6. There are meats aplenty.
Stores offer both a jerky counter and a wall of packaged jerky in flavors that include peppered, garlic (one of the most popular), mild, hot, fajita seasoning, and jerky seasoned with Hatch chilies. There's also summer sausage, snack sticks, and barbecue, which you grab at the Texas Round-up Area as men in denim aprons and cowboy hats slice the brisket you are about to eat. You also can buy a smoker; a selection of woods, rubs and sauces; and an Aaron Franklin cookbook if you'd like to try your hand at the smoky arts.
7. There are great photo ops and props.
Buc-ee's devotees love a chance to snap a pic with the mascot, and stores feature a large, bronze-colored statue just for that purpose. Every store carries numerous T-shirts, pajama bottoms, sweatshirts, bumper stickers, mugs, and decorations that pay tribute to the lovable beaver.
8. You can do all sorts of flavor customizations.
Buc-ee's understands the desire to customize a beverage. Customers can add squirts of cherry, lime, lemon, and vanilla to sodas or a range of syrups for coffees. Please note that the soda fountain offers no "small" size drink option.
9. The stores are loaded with Texas favorites.

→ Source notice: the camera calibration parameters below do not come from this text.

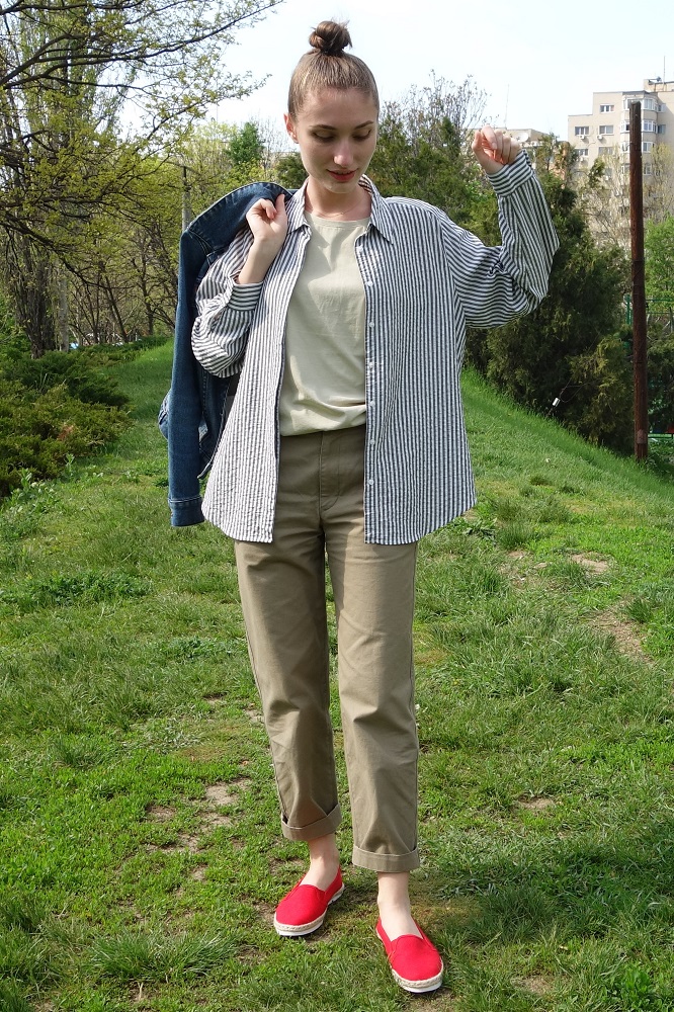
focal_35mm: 28
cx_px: 337
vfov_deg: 65.5
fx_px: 787
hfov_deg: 46.4
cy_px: 506
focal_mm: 10.4
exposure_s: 1/200
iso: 125
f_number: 5.6
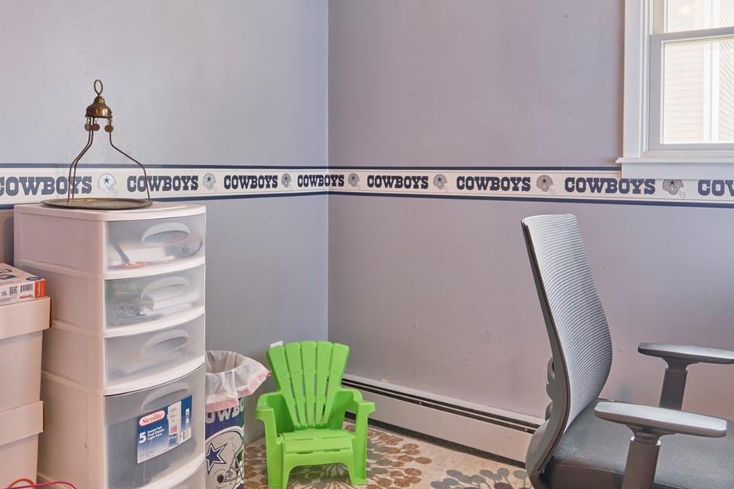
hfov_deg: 61.9
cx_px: 346
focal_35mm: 30
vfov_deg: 43.1
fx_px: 612
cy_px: 169
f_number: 11
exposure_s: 1/15
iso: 200
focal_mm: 14
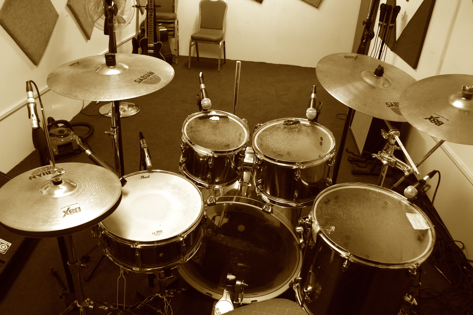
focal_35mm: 27
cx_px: 236
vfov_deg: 47.8
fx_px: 354
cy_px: 158
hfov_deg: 67.4
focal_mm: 18
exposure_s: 1/30
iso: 1600
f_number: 5
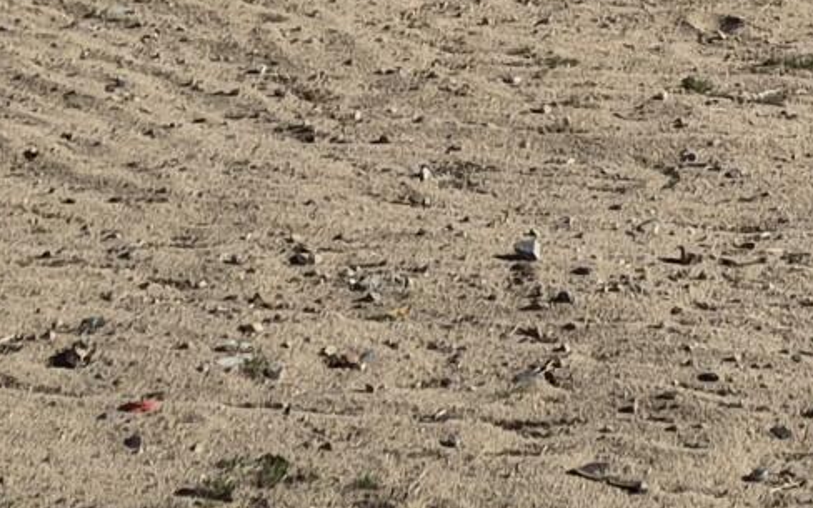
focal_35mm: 150
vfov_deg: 7.6
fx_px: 3324
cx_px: 750
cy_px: -1016
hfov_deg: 13.8
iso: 64
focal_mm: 5.4
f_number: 1.8
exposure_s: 1/7696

From Willie Nelson T-shirts and Texas wine and beer, to CD displays that feature only Texan musicians and waffle irons in the shape of the state, stores offer many edible and wearable tributes to the Lone Star State as well as local specialties such as mayhaw jelly, candied jalapeños, quail eggs, and Berdoll pecans. Stores also sell items that reflect outdoor activities of the area. At the New Braunfels location, known for the cold springs that run through the city, you'll find river-floatin' supplies. Others feature hunting and fishing gear.
10. The stores rival actual candy stores.
Wall of happiness. That's how I once heard a customer describe the gauntlet of candy, taffy, trail mixes, and snacks. There's every shape, size, and color of gummy treat, and a section devoted to old-school candies such as wax bottles, Chick-O-Sticks, and Boston Baked Beans.
11. The employees are just so helpful!
Expect to be greeted when you walk in the door, and if you linger too long at a counter, you'll be offered a sample of something. Computer kiosks facilitate swift and organized service and allow customers to order sandwiches such as a pastrami reuben served on a buttery pretzel bun, piled high with pastrami, crispy onion rings, and sauerkraut.
12. The parking lots are more of a gathering place.
Despite the sandwiches, humongous beverages, and snacks extraordinaire, you won't find a single picnic-table or diner booth to sit at to consume your purchased edibles. (That's why tailgates were invented.) You'll see suited business people and construction workers popping in for a bite or a colossal cola to manhandle in the car on the way to the next meeting or job site. But the lack of seating won't hinder people from lingering. Expect to find the football-sized parking lot filled with travelers regrouping, friends visiting, families hanging out, and maybe a couple napping before they continue on to El Paso.
Have you been to Buc-ee's? Anything else worth pointing out?